My timer just went off, alerting me that it is time to kick my sixth-grader off Google Docs because my kindergartener has a Zoom meeting with his class. The second-grader is posing her Flat Stanley on the stairs to get some staycation shoots for her project; Stanley is going to the “beach” (AKA bathtub) next. The third-grader is upside down on the couch but at least he is reading, so that’s something. Welcome to school during a pandemic!

Contributed
Lucy Emerle poses her “Flat Stanley” on the stairs as part of a class assignment for Lourdes Catholic School in Bettendorf.

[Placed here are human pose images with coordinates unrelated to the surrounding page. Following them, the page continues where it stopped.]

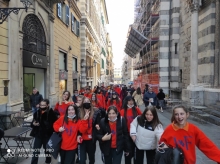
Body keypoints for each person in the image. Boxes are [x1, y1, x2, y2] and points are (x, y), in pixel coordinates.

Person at [30, 99, 57, 164]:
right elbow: (32, 123)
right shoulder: (36, 113)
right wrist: (33, 124)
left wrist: (47, 127)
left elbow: (55, 125)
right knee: (35, 151)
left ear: (47, 105)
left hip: (47, 136)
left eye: (43, 105)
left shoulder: (51, 114)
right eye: (40, 105)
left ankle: (48, 161)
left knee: (47, 151)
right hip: (38, 135)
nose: (41, 106)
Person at [78, 97, 103, 164]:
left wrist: (98, 125)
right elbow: (79, 128)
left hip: (91, 140)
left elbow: (98, 122)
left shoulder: (95, 112)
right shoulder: (79, 112)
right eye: (85, 101)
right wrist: (85, 119)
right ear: (82, 103)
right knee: (82, 160)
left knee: (91, 159)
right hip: (82, 140)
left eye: (88, 101)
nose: (86, 103)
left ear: (90, 102)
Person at [120, 96, 142, 164]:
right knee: (128, 153)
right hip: (126, 135)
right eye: (129, 100)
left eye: (132, 100)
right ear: (126, 101)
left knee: (136, 154)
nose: (131, 102)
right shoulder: (123, 111)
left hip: (136, 134)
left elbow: (142, 119)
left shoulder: (137, 109)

My children miss their bright and sunny school building (Lourdes Catholic School in Bettendorf). They miss hugging their teachers and recess with their friends. They miss chess club, band and school Mass on Tuesdays. They miss all the colorful bulletin boards of their classrooms and the new graphic novel section of the library. They miss the book fair. They miss science labs. They miss dance-offs in gym and tambourines in music. They miss Miss Beth’s wonderful lunches. They miss basketball, scouts and robotics. They miss Mr. Sonny’s gentle reminders to tie their shoes, and the little ones miss him showing them how. They miss the weekly rosary, cuddled up next to their prayer buddies in the safe hush of the church. They miss being line leaders and door holders and Scientist of the Week. They miss a lot of things.

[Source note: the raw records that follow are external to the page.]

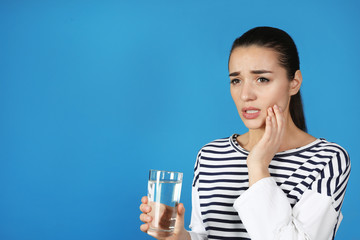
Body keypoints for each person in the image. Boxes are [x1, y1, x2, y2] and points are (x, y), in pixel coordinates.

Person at [139, 26, 351, 240]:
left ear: (294, 83)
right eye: (236, 81)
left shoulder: (327, 160)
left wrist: (258, 166)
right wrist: (180, 237)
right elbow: (204, 235)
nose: (245, 95)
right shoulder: (210, 155)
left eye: (262, 79)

They miss all these wonderful things and will be so happy to have them back whenever they are allowed to return to 1453 Mississippi Blvd., but, until then, they still have a school. They still attend Lourdes Catholic School because a school isn’t only a building. It is the community, and pandemic or not, no one building can house that. No building could house how quickly and lovingly their teachers transferred lesson plans to function at home. No building could house how carefully all necessary materials were packed up and dropped off on porches. No building could house all the giggly Zoom meetings, the thoughtful emails, the willingness to be available whenever it worked for the parents still working; the mailed sticker packets and researched resources; and the staff and teachers who did all of this while adjusting to their own children being at home and needing them more than ever.

No building could ever house how creative and compassionate the staff and teachers have been over these unsteady scary weeks, finding every option available to connect and comfort the children they care for. No building could ever house that, but a fabulous, faith-filled school could.

(Erin Emerle is the mom to sixth-grader Will, third-grader Sean, second-grader Lucy, kindergartner Matt and 2-year-old Molly. They are members of Our Lady of Lourdes Parish in Bettendorf.)